- [Reading passage]

——————

From: lin8080
Subject: Re: Pt. II - Continued
Date: 
Message-ID: <41F5747F.5944D2D0@freenet.de>
·······@runbox.com schrieb:
> 
> 90% of what I intend to do now and in the future is write web
> applications that perform regular business processes (groupware, loan
> processing, accounting, etc.), but I also want to be able to write
> desktop applications (w/ GUI) using the chosen language.  Boring stuff
> to a computer scientist, probably, but I'm a former business
> professor who became a business drone.

This is an unexpected answere: 

Learn Mathematic. 

80% of what you described you want to do is math. 
You can invest 15% on Psychologie and Rethoric lessons.
The remaining 5% you can easy buy on the software-market. 

Think about.

To programm all that for your own, only to get exactly what you want to
have - does not justify the extravagance. 

A typical programmer sits infront of his box and is heavyly afraid of
finding three or four lines of new code that goes to the ocean. Is it
that what you want? These boxes are changing and so do the code-lines.

——————

- [Provided material]

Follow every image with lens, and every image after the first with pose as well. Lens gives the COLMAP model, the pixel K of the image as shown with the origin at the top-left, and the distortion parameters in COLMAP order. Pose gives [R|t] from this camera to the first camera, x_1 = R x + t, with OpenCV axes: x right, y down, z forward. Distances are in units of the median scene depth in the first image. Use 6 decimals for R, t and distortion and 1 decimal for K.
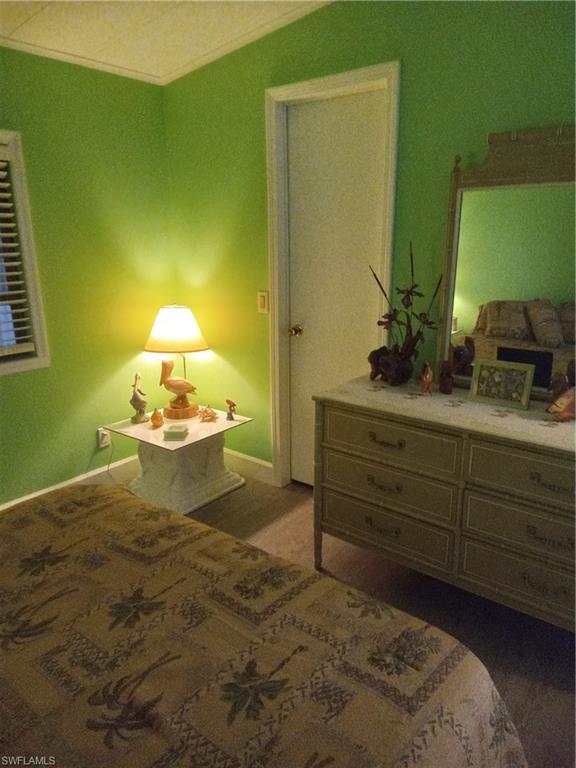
lens RADIAL K [[533.1, 0, 288.0], [0, 533.1, 384.0], [0, 0, 1]] dist [0.005959, -0.004954]
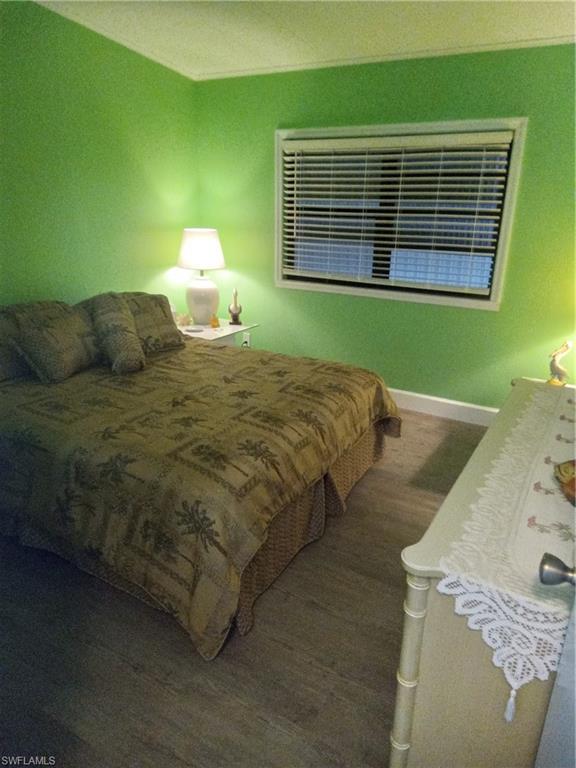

——————

- [Activity 1]
Answer these from the newsgroup post.
(a) What was the quoted writer's former job?
(b) How much of the described work does the reply say is math?
(c) Where does the reply say the remaining 5% can be bought?
- [Activity 2]
Carry on the newsgroup post from the point where it stops.
The listing has no connection to the newsgroup post.

- [Response box 1]
(a) A business professor.
(b) 80%.
(c) On the software market.

- [Response box 2]
Also, mastering a lisp-interpreter requires more than the will to do so.
I don't know your learning-curve, so set a random dimension: two years
from mornig to evening. You should eat lisp, dream from and more, only
to see that there are corners you did not visit. And what will you have
then? The world in a box, while you have it already in your brain.

Anyway. Lisp is the only way, I tell a computer to do what I mean. Since
around 1987 untill now I am glad with it. And every look over the fence
teached me horrible things are going on ...

stefan

selling 120GB iPod HD for $35 but the music inside is worth: ooh...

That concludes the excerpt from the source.